*TASK INPUTS:*
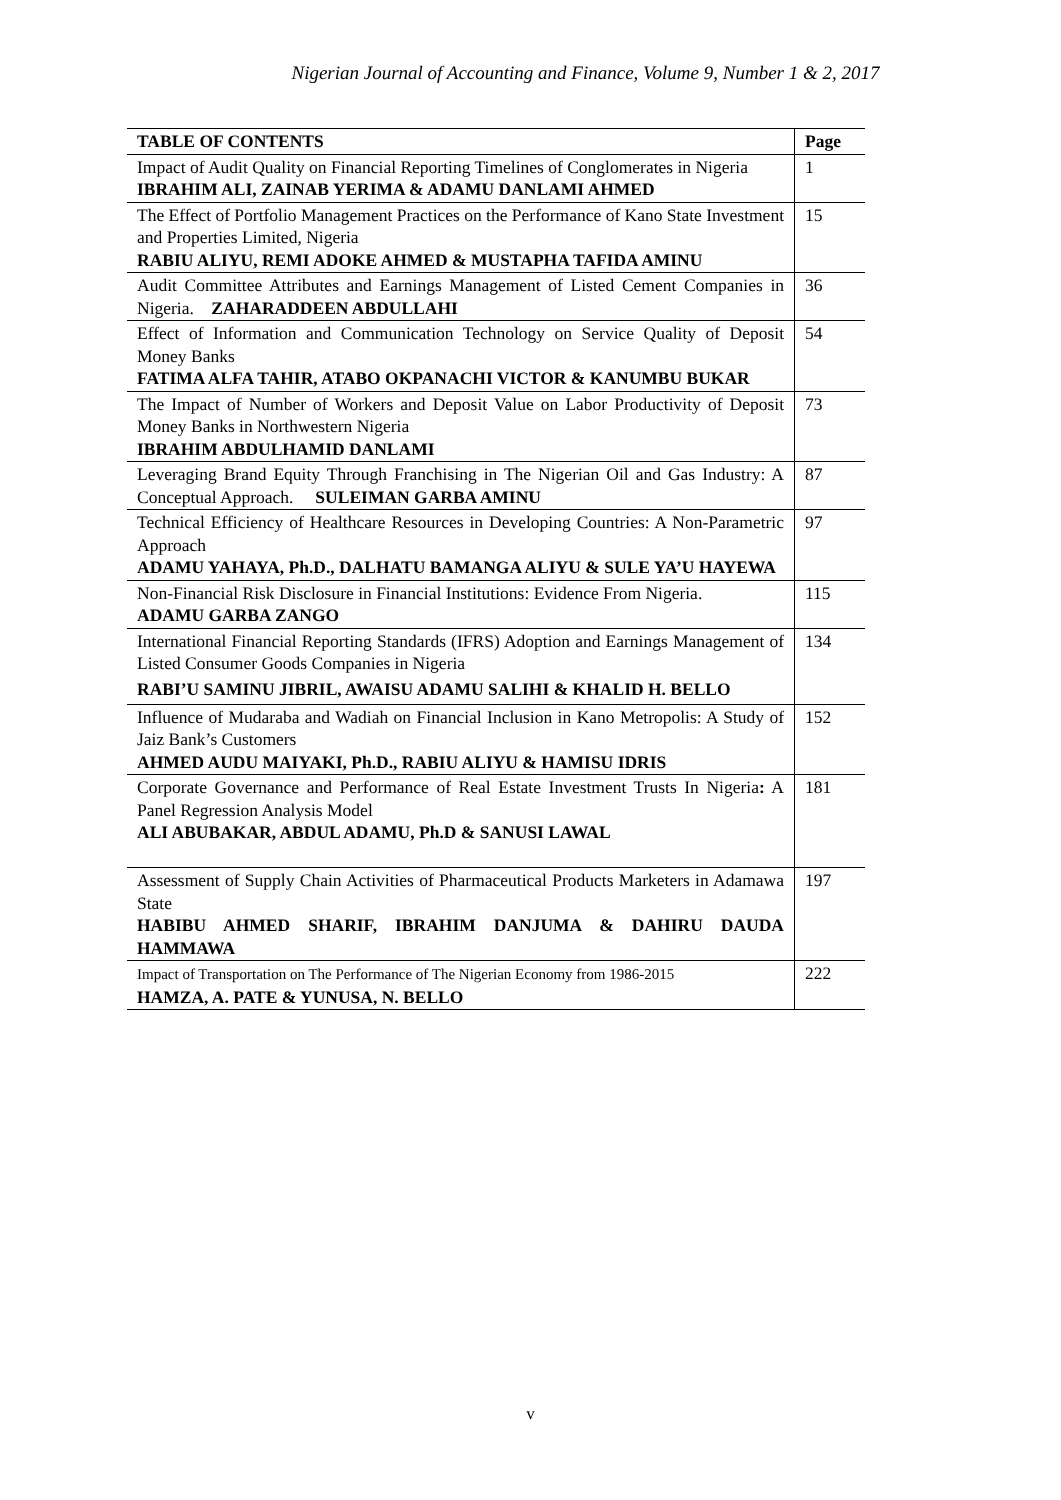Nigerian Journal of Accounting and Finance, Volume 9, Number 1 & 2, 2017
| TABLE OF CONTENTS | Page |
| --- | --- |
| Impact of Audit Quality on Financial Reporting Timelines of Conglomerates in Nigeria IBRAHIM ALI, ZAINAB YERIMA & ADAMU DANLAMI AHMED | 1 |
| The Effect of Portfolio Management Practices on the Performance of Kano State Investment and Properties Limited, Nigeria RABIU ALIYU, REMI ADOKE AHMED & MUSTAPHA TAFIDA AMINU | 15 |
| Audit Committee Attributes and Earnings Management of Listed Cement Companies in Nigeria. ZAHARADDEEN ABDULLAHI | 36 |
| Effect of Information and Communication Technology on Service Quality of Deposit Money Banks FATIMA ALFA TAHIR, ATABO OKPANACHI VICTOR & KANUMBU BUKAR | 54 |
| The Impact of Number of Workers and Deposit Value on Labor Productivity of Deposit Money Banks in Northwestern Nigeria IBRAHIM ABDULHAMID DANLAMI | 73 |
| Leveraging Brand Equity Through Franchising in The Nigerian Oil and Gas Industry: A Conceptual Approach. SULEIMAN GARBA AMINU | 87 |
| Technical Efficiency of Healthcare Resources in Developing Countries: A Non-Parametric Approach ADAMU YAHAYA, Ph.D., DALHATU BAMANGA ALIYU & SULE YA’U HAYEWA | 97 |
| Non-Financial Risk Disclosure in Financial Institutions: Evidence From Nigeria. ADAMU GARBA ZANGO | 115 |
| International Financial Reporting Standards (IFRS) Adoption and Earnings Management of Listed Consumer Goods Companies in Nigeria RABI’U SAMINU JIBRIL, AWAISU ADAMU SALIHI & KHALID H. BELLO | 134 |
| Influence of Mudaraba and Wadiah on Financial Inclusion in Kano Metropolis: A Study of Jaiz Bank’s Customers AHMED AUDU MAIYAKI, Ph.D., RABIU ALIYU & HAMISU IDRIS | 152 |
| Corporate Governance and Performance of Real Estate Investment Trusts In Nigeria : A Panel Regression Analysis Model ALI ABUBAKAR, ABDUL ADAMU, Ph.D & SANUSI LAWAL | 181 |
| Assessment of Supply Chain Activities of Pharmaceutical Products Marketers in Adamawa State HABIBU AHMED SHARIF, IBRAHIM DANJUMA & DAHIRU DAUDA HAMMAWA | 197 |
| Impact of Transportation on The Performance of The Nigerian Economy from 1986-2015 HAMZA, A. PATE & YUNUSA, N. BELLO | 222 |
v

*WHAT TO PRODUCE:*
Look through the entries above for the word "ADAMU". Copy every line where it shows up.

*ANSWER SPACE:*
| Impact of Audit Quality on Financial Reporting Timelines of Conglomerates in Nigeria IBRAHIM ALI, ZAINAB YERIMA & ADAMU DANLAMI AHMED | 1 |
| Technical Efficiency of Healthcare Resources in Developing Countries: A Non-Parametric Approach ADAMU YAHAYA, Ph.D., DALHATU BAMANGA ALIYU & SULE YA’U HAYEWA | 97 |
| Non-Financial Risk Disclosure in Financial Institutions: Evidence From Nigeria. ADAMU GARBA ZANGO | 115 |
| International Financial Reporting Standards (IFRS) Adoption and Earnings Management of Listed Consumer Goods Companies in Nigeria RABI’U SAMINU JIBRIL, AWAISU ADAMU SALIHI & KHALID H. BELLO | 134 |
| Corporate Governance and Performance of Real Estate Investment Trusts In Nigeria : A Panel Regression Analysis Model ALI ABUBAKAR, ABDUL ADAMU, Ph.D & SANUSI LAWAL | 181 |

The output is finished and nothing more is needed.